When I mentioned that there was no way I was entering the competition, my husband told me quite bluntly to “get a grip” and enter. However, it was my kids who had the knock-out punch: “you tell us to do things that scare us all the time, so why aren’t you?” Fair play.
Still not completely convinced I’d be accepted, I e-mailed the organisers of the Big Internet Math Off to see if indeed the areas I wanted to talk about were complex enough. I thought that would be the end of it because they’d see my topics of the Bernoulli Principle, the Naiver Stokes Equations and Bayes Theorem would far too easy and I could decline with grace. Only I was told that they were fine. Which is how I found myself at the end of June writing pitches about the areas of maths which have, over the years, made me perpetually smile.
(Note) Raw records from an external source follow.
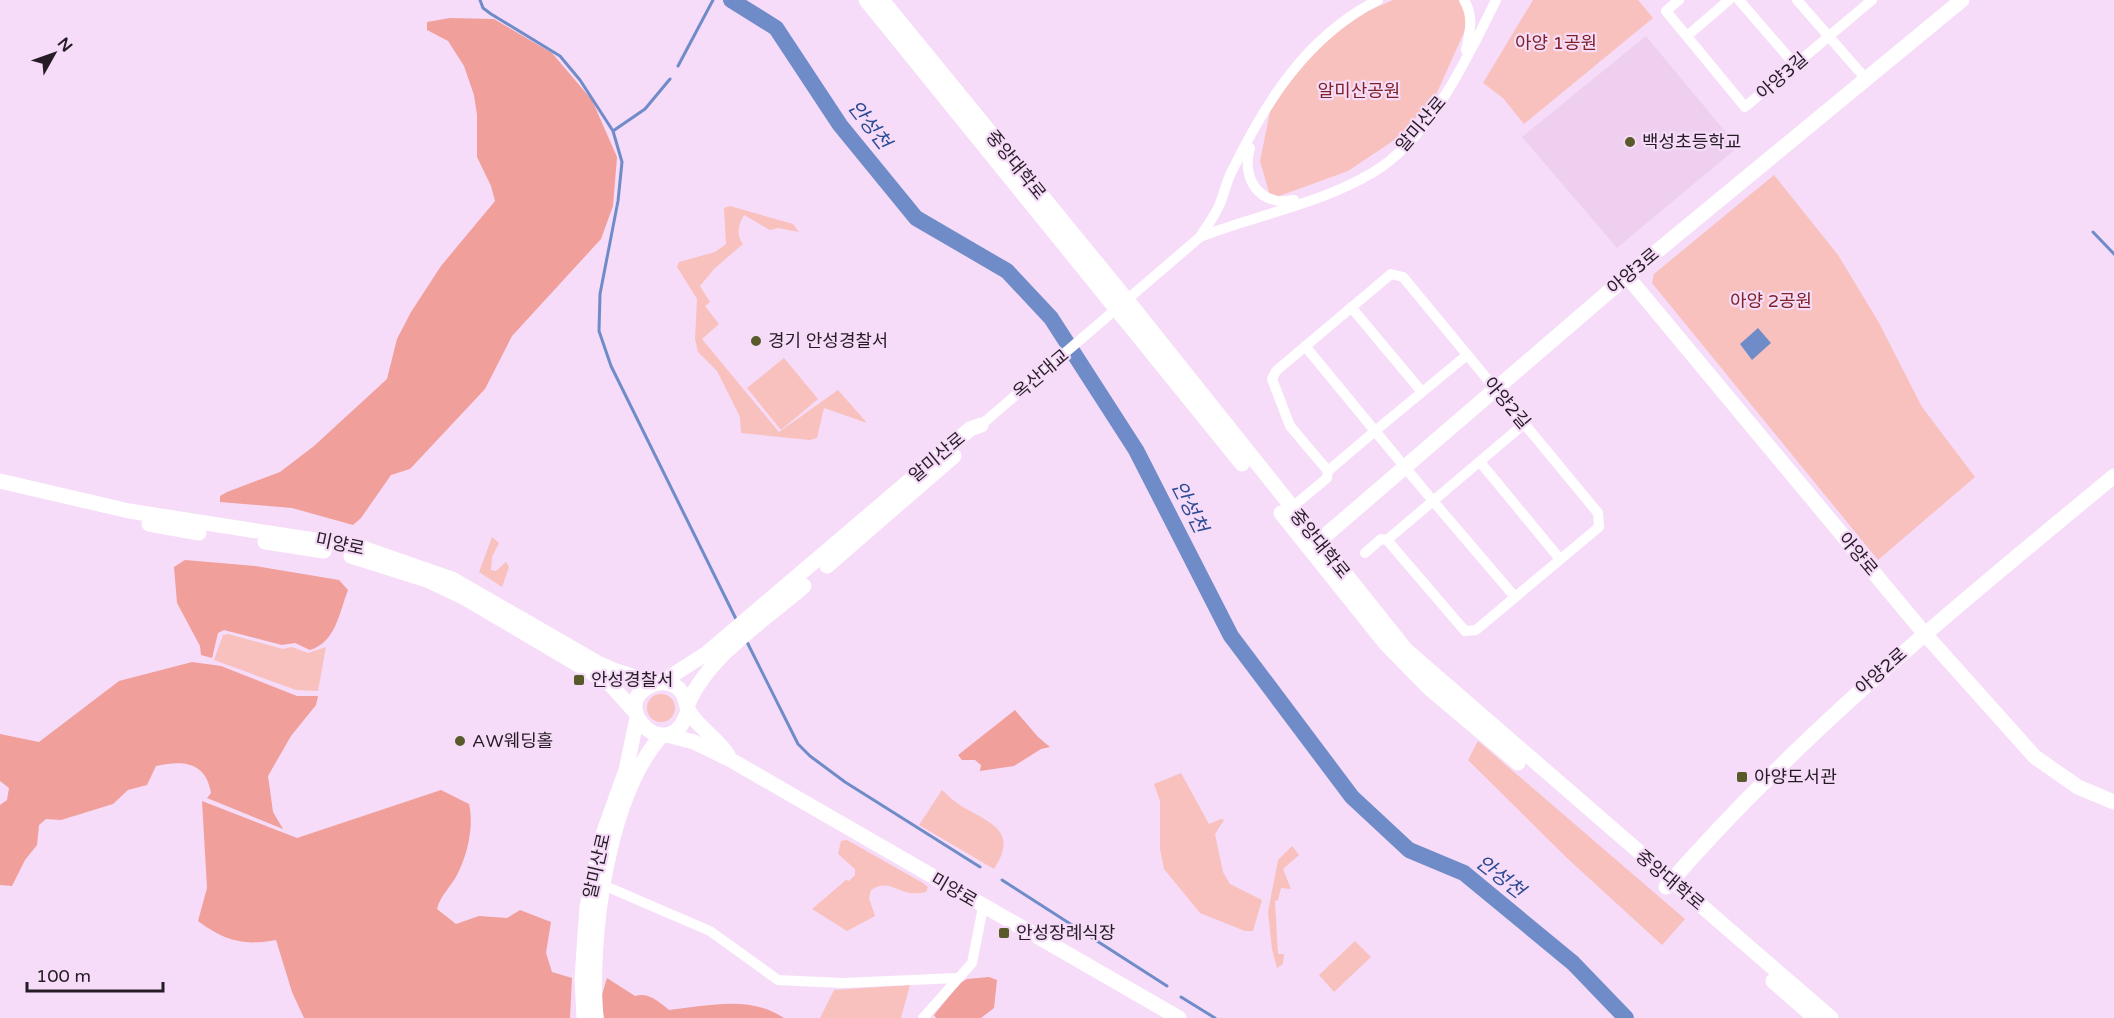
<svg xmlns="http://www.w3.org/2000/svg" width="2114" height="1018" font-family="'Varela Round','Noto Sans KR',sans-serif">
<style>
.built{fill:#eecff0}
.green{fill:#f8c1be}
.forest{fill:#f09f9a}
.water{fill:#6f8cc9}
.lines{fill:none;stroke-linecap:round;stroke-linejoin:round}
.stream{stroke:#6f8cc9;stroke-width:3}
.river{stroke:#6f8cc9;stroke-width:16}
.street{stroke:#fff;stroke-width:10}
.secondary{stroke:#fff;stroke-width:15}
.poi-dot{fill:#585b29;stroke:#f6dcf8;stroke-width:2}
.labels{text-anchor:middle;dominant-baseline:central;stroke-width:4.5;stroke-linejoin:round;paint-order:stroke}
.park-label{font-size:18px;fill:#7f2226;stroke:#f6dcf8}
.street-label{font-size:18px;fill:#251c26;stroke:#f6dcf8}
.poi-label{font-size:18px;fill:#251c26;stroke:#f6dcf8;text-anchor:start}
.water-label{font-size:20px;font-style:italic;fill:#2c4b95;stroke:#f6dcf8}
</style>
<rect width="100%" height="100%" fill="#f6dcf8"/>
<path class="built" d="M 1646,36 L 1738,147 L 1617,248 L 1522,137 Z"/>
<path class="green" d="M 1393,0 L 1460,0 L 1469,21 L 1436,95 L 1399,137 L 1348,171 L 1271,199 L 1260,161 L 1271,107 L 1312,53 L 1352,18 Z
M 1533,0 L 1638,0 L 1653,18 L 1524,124 L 1503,98 L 1483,83 Z
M 1774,175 L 1838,255 L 1878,321 L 1922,407 L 1975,477 L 1878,560 L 1652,283 L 1654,274 Z
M 730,206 L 793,224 L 799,232 L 778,228 L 770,230 L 744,215 C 738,225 736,235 743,244 L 714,269 L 700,286 L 710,302 L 705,306 L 719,324 L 702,339 L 779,432 L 838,390 L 867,423 L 824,408 L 817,438 L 810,440 L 741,433 L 740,417 L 717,371 L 698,352 L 695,339 L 697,299 L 677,267 L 679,262 L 715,252 L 726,244 L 724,208 Z
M 784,358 L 818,399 L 781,430 L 747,388 Z
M 492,537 L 499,543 L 492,557 L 491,570 L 496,571 L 506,562 L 509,567 L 502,587 L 479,572 Z
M 228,634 L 283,649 L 292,647 L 308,653 L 326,647 L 318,691 L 296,690 L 214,660 L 223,635 Z
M647 708a14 14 0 1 1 28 0a14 14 0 1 1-28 0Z
M 1478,741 L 1685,919 L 1662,945 L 1568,859 L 1468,760 Z
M 1181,773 L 1209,824 L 1221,819 L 1224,820 L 1215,834 L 1223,872 L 1230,884 L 1262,900 L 1253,931 L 1245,931 L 1200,913 L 1164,869 L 1160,849 L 1160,801 L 1154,784 Z
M 942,790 C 948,795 953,801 960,805 C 988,823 1020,829 994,869 L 919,825 Z
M 847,840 L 923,883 L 928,887 L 926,892 C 899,899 892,876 871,890 L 869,898 L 875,916 L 847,931 L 812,909 L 846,880 L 849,881 L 855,875 L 855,869 L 838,854 L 841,841 Z
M 1292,846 L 1299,855 L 1283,869 L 1291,889 L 1281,888 L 1278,900 L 1275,901 L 1278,954 L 1284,954 L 1283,964 L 1277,968 L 1272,949 L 1268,912 L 1278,860 Z
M 1355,941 L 1371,957 L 1334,992 L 1319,975 Z
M 910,985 L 901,1018 L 820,1018 L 834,990 Z"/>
<path class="forest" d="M 450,18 L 494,19 L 552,53 L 592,100 L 617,157 L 613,206 L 601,239 L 512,336 L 485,389 L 410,469 L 391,475 L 361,518 L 353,525 L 292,508 L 220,502 L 220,496 L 227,492 L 280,472 L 314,446 L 387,379 L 397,339 L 411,312 L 441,266 L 495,201 L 491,186 L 477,157 L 477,115 L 474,95 L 464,66 L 448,41 L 427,30 L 427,22 Z
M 185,560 L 255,566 L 339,580 L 348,590 C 339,613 336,642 310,650 L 295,643 L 282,645 L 224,630 L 218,633 L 212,658 L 201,655 L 200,646 L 177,603 L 174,567 Z
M 192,662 L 221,666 L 297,696 L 318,696 L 316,705 L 291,736 L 268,776 L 273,812 L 283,829 L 207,798 L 211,793 C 206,761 182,760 156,766 L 147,785 L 128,790 L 113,804 L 61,820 L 46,819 L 39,825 L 37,845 L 25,860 L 12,886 L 0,885 L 0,805 L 7,800 L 9,788 L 0,781 L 0,734 L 39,742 L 119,681 Z
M 1015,710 L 1038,737 L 1050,747 L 1041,749 L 1014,766 L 980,771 L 981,765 L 975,760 L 962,760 L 958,755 Z
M 441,790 L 469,804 C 474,825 468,853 458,873 C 451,887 441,894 437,909 L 456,924 L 479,916 L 507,918 L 520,910 L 551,922 L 546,953 L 552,972 L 572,978 L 570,1018 L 304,1018 L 292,992 L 276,940 C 243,946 225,941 198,921 L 207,888 L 202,801 L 297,838 Z
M 989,977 L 997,980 L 994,1008 L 981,1018 L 936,1018 L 934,1015 L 960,983 L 967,979 Z
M 607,978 L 635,996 C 649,992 659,1002 669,1010 C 708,1006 750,995 784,1018 L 604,1018 L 601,998 Z"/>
<path class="water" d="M 1758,328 L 1771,343 L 1752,360 L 1740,344 Z"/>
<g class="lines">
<path class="stream" d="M 480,0 L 483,8 L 491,14 L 560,56 L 580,80 L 613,131 L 622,162 L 618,201 L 600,294 L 599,331 L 611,366 L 737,621
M 678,66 L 713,0
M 613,131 L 645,109 L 670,79
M 2093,232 L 2114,254
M 747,642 L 798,744 L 810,756 L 845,782 L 980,867
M 1002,880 L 1167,986
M 1181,997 L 1215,1018"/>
<path class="river" d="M 731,0 L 776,28 L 840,125 L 916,218 L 1007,271 L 1051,318 L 1136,450 L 1231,636 L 1352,797 L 1409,850 L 1464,873 L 1573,963 L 1626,1018"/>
<path class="street" d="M 1464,0 C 1474,16 1470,32 1466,50
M 1679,0 L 1666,11 L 1745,107 L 1872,0
M 1739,0 L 1795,65
M 1797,0 L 1866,79
M 1687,36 L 1729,0
M 1250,148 C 1241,178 1259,207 1294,200
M 1200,237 C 1256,215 1320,204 1372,173 C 1429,140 1468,57 1496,0
M 1391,274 L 1403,277 L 1598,513 L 1599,527 L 1476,630 L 1465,631 L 1387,540 L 1433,501 L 1375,431 L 1328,471 L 1290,426 L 1272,379 L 1276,371 Z
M 1351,307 L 1422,392
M 1305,346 L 1375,431 L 1467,355
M 981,425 L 1200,237 C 1206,227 1214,217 1219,206 C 1224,195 1226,182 1232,171 C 1266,101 1307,36 1378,0
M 1480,462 L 1560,559
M 1291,508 L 1327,478 L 1328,471
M 1365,553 L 1381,539 L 1387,540
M 1515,597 L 1433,501 L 1524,424
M 603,885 L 710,931 L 778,980 L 842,983 L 958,978
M 923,1018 L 972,963 L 983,907"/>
<path class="secondary" d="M 866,0 L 1242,464
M 882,0 L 1127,300 L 1406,650 L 1831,1018
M 1627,276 L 1924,633 L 2035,757 L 2078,787 L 2114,802
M 0,481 L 129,511 L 360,547 L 452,579 L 598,663 L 616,671 L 655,683
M 1281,513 L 1386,644 L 1429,688 L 1518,763
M 149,524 L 199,533
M 265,542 L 324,551
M 1312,547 L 1627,276 L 1962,0
M 351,556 L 427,580 L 465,598 L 609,683 L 636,713
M 827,566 L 954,456
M 662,682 L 707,653 L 970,429 L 981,425
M 688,704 C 708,656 765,620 804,586
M 688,710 C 671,769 608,708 648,687 C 657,682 666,681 675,686 C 687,693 684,704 690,713 C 700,729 718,739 728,755
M 667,735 L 694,742 L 731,760 L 1179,1018
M 1666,887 C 1800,732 1957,606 2114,476
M 1773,981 L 1815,1018
M 584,1018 L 582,978 L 587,907 L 602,837 L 626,770 L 637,718
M 596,1018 C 589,938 607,797 662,735"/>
</g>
<g class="poi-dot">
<circle cx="1630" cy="142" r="6"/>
<circle cx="756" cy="341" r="6"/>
<rect x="573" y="674" width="12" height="12" rx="3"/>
<circle cx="460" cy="741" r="6"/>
<rect x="1736" y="771" width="12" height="12" rx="3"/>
<rect x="998" y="927" width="12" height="12" rx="3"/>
</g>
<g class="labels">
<g class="park-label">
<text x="1556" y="43">아양 1공원</text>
<text x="1359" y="91">알미산공원</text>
<text x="1771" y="301">아양 2공원</text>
</g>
<g class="street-label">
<text transform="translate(1782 76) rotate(-41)">아양3길</text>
<text transform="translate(1421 124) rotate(-50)">알미산로</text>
<text transform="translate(1016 165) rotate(51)">중앙대학로</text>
<text transform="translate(1633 271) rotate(-40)">아양3로</text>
<text transform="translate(1041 374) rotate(-40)">옥산대교</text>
<text transform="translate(1507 403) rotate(50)">아양2길</text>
<text transform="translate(937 457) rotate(-40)">알미산로</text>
<text transform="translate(340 544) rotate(12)">미양로</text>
<text transform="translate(1320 544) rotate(51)">중앙대학로</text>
<text transform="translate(1858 554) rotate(50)">아양로</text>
<text transform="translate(1881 671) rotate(-41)">아양2로</text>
<text transform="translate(597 866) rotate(-77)">알미산로</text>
<text transform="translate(1670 880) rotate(40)">중앙대학로</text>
<text transform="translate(954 890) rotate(30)">미양로</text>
</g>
<g class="poi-label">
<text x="1642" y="142">백성초등학교</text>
<text x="768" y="341">경기 안성경찰서</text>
<text x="591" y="680">안성경찰서</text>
<text x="472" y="741">AW웨딩홀</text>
<text x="1754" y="777">아양도서관</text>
<text x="1016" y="933">안성장례식장</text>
</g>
<g class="water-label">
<text transform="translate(869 125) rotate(52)">안성천</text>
<text transform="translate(1189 507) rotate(63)">안성천</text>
<text transform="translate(1500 877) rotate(38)">안성천</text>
</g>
</g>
<g transform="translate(54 54) rotate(50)" stroke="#f6dcf8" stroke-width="4.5" paint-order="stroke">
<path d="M0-4.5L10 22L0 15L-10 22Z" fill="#251c26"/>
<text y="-9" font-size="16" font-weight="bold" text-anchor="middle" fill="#251c26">N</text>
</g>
<path d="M27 982v9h136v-9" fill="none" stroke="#251c26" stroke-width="3"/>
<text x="36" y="982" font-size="18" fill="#251c26" stroke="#f6dcf8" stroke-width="4.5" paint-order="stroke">100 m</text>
</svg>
When the list of entrants was released and I saw the breadth and depth of maths communication talent involved, I relaxed slightly. Don’t get me wrong – there are published authors, bloggers, vloggers, teachers, lecturers, professors…and so the list goes on. No matter what happened, saying I’d been part of the competition was an achievement. So whist people will judge what I write they would also judge me for not taking part. I think I’d rather be judged for having tried my best.
Having got over that fear, my deepest darkest fear was then shown to be unfounded. As well as being awesome mathematicians, and outstanding communicators it turns out that everyone involved is really friendly. Everyone, literally everyone involved, from the organiser to those reading/voting are doing their utmost to make this a thoroughly enjoyable and uplifting experience. It turns out I wasn’t the only one scared about taking part. I’m not the only one struggling to fit writing the pitches around work. I’m just not alone. People have incredibly kindly pointed out errors in my writing (and I do mean kindly). I’ve had words of encouragement and wonderful banter on the competition hashtag (#Bigmathoff). The ultimate accolade, however, is reserved for the fact that I am now a sticker in a sticker book. No longer are the preserve of footballers, mathematicians are now collectible stickers. That fact alone made entering worthwhile.
Having been completely terrified of taking part and making a fool of myself, I will leave at the very least feeling far more a part of the maths community online, having met some amazing new people and been able to share some of the most fantastic bits of maths. Nine months into the year of saying yes, and it’s had quite an impact on my confidence (and my cake eating, which happens when I’m nervous).